Wichtig ist mehr Aufklärungsarbeit, damit alle Verkehrsteilnehmenden, also Auto- und Radfahrende, Fußgänger und Nutzer öffentlicher Verkehrsmittel, mehr Verständnis füreinander entwickeln. Gefordert sind mehr gegenseitige Rücksichtnahme und die Einhaltung der Verkehrsregeln.
Der Standpunkt des ADAC
Rad- und Autofahrer können vieles tun, Unfälle zu vermeiden, doch ein Risiko bleibt. Unter diesen Rahmenbedingungen bieten Helme den Radfahrenden den bestmöglichen Schutz.
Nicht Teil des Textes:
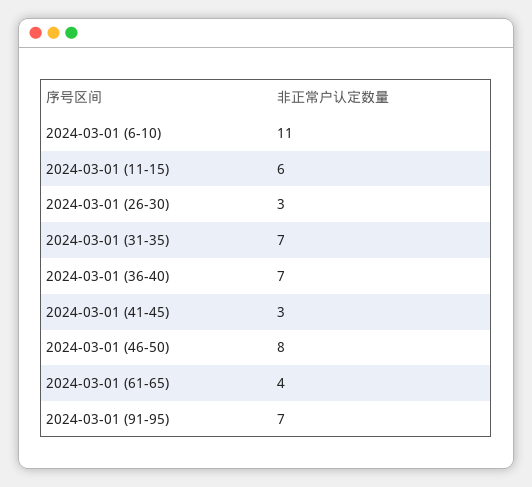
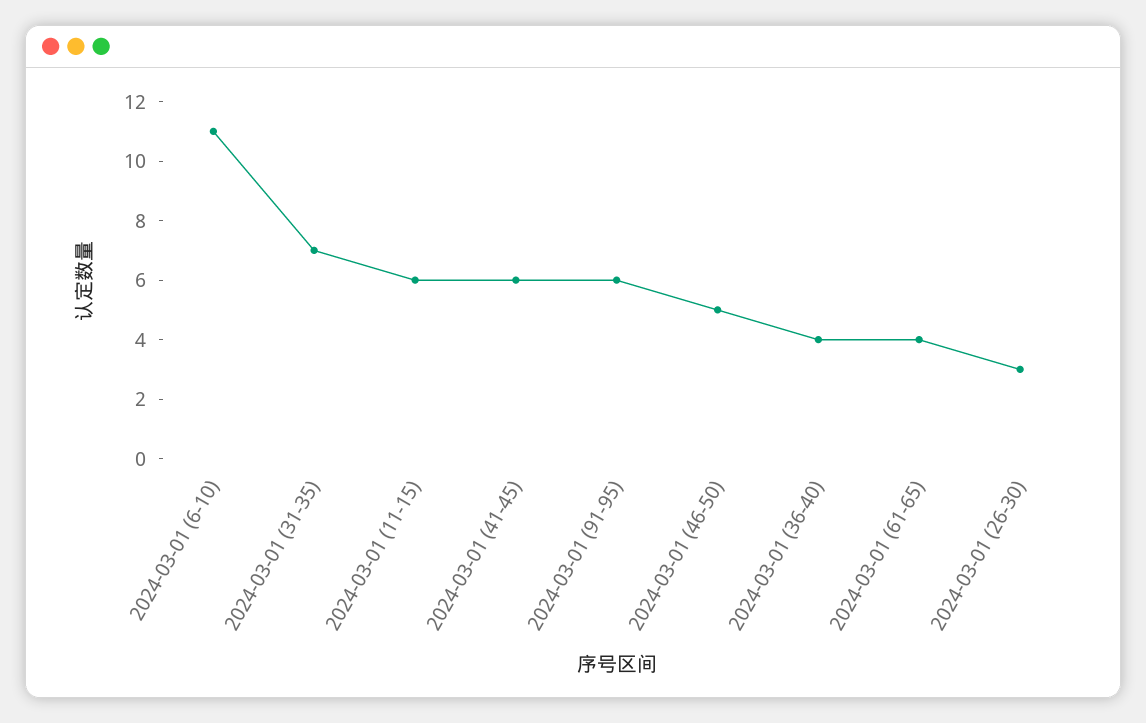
2024-03-01 (36-40): 7 -> 4
2024-03-01 (41-45): 3 -> 6
2024-03-01 (46-50): 8 -> 5
2024-03-01 (91-95): 7 -> 6

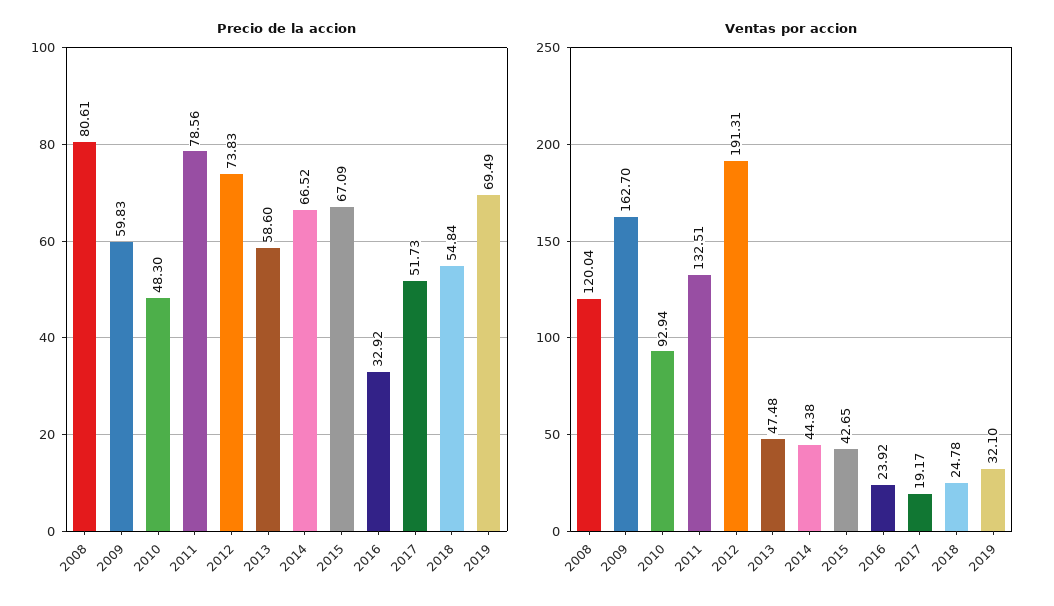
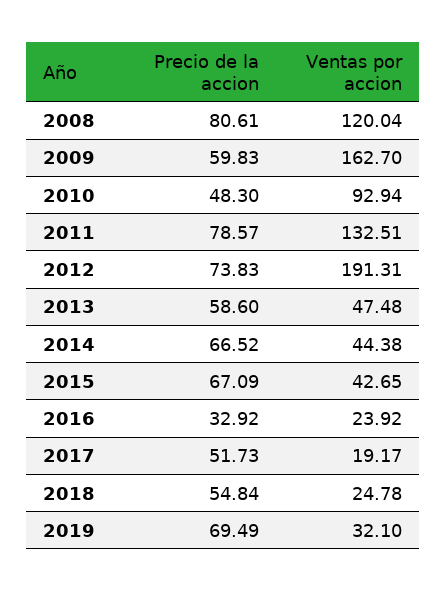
Precio de la accion, 2011: 78.56 -> 78.57

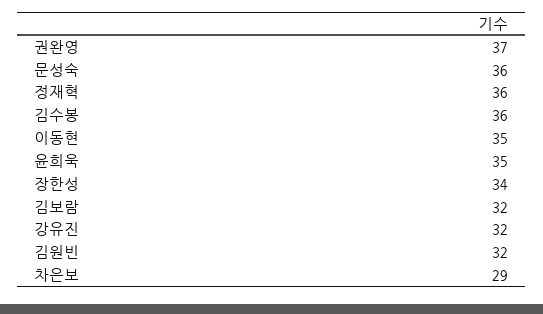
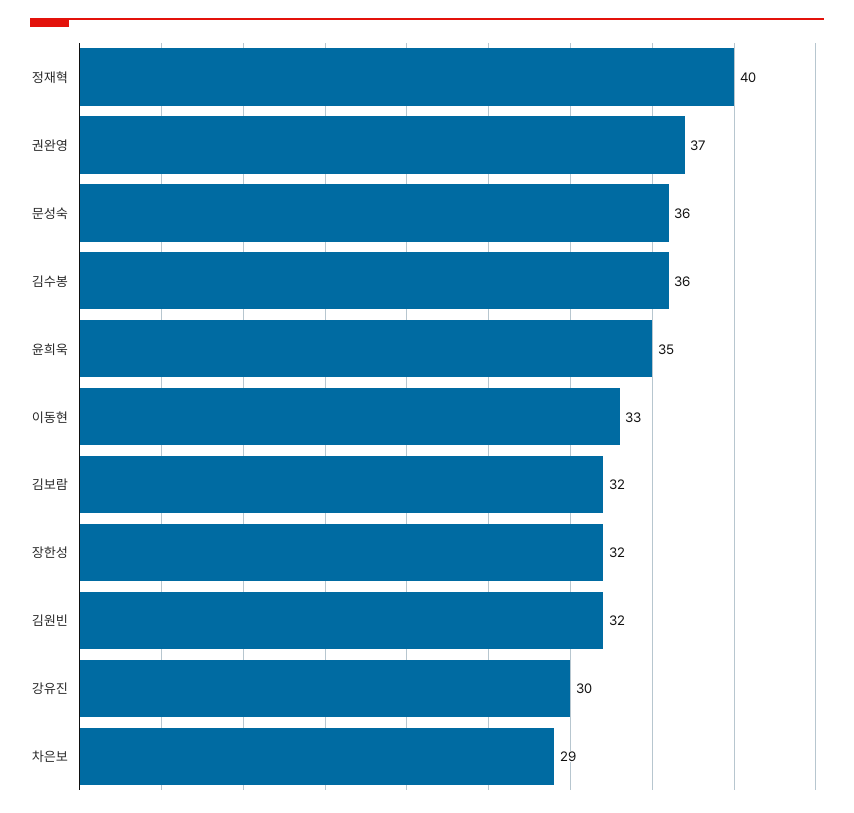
정재혁: 36 -> 40
이동현: 35 -> 33
장한성: 34 -> 32
강유진: 32 -> 30

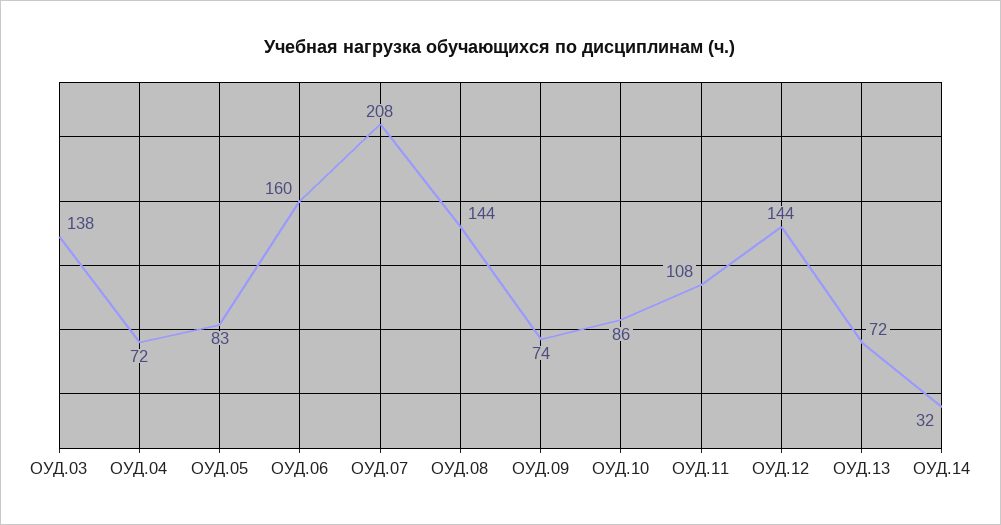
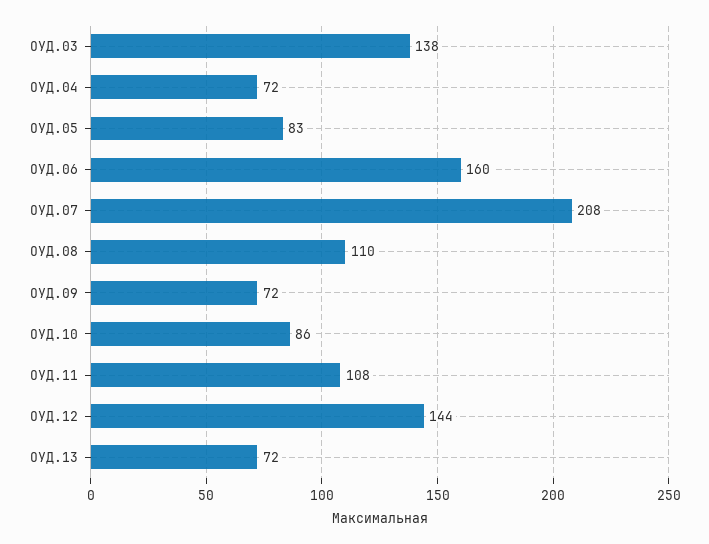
ОУД.08: 144 -> 110
ОУД.09: 74 -> 72
ОУД.14: 32 -> none

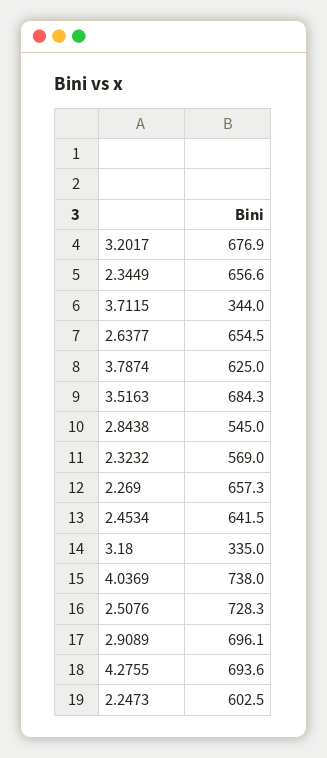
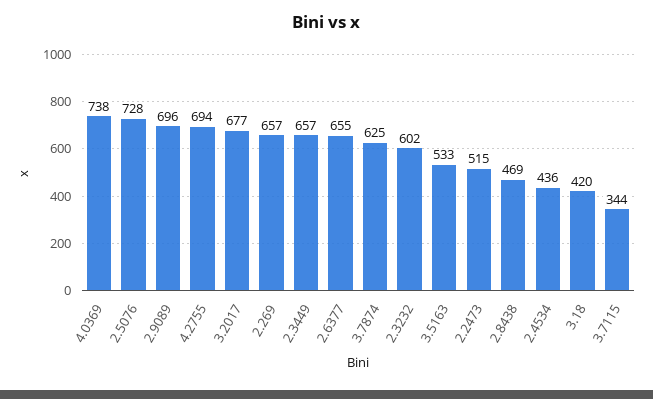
3.5163: 684.3 -> 533
2.8438: 545 -> 469
2.3232: 569 -> 602
2.4534: 641.5 -> 436
3.18: 335 -> 420
2.2473: 602.5 -> 515

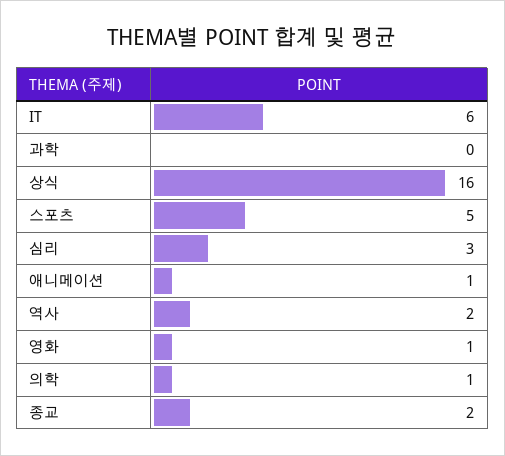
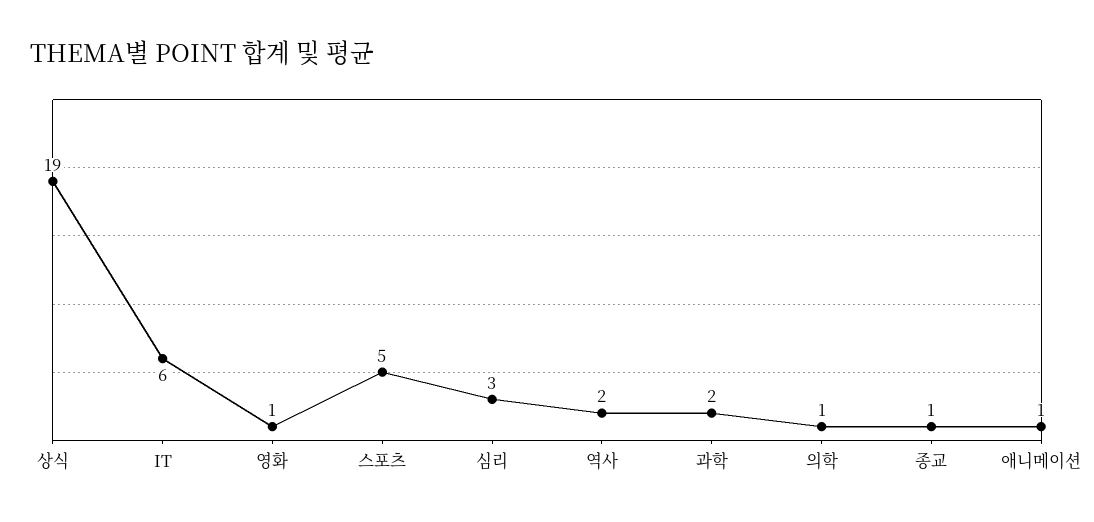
과학: 0 -> 2
상식: 16 -> 19
종교: 2 -> 1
Vor allem aus versicherungstechnischen Gründen wird die Einführung einer Helmpflicht aber als nicht zielführend angesehen.
Empfehlung
Obwohl in Deutschland keine Helmpflicht besteht, wird das Tragen eines Fahrradhelms von vielen Experten und Organisationen empfohlen. Ein Helm kann im Falle eines Unfalls schwere Kopfverletzungen verhindern und somit Leben retten.
Zusammenfassung
Die Frage, ob man in Deutschland einen Fahrradhelm tragen muss, lässt sich klar beantworten: Für normale Fahrräder und Pedelecs bis 25 km/h besteht keine gesetzliche Pflicht. Allerdings wird das Tragen eines Helms dringend empfohlen, da er im Falle eines Unfalls vor schweren Kopfverletzungen schützen kann. Für S-Pedelecs gilt eine Helmpflicht.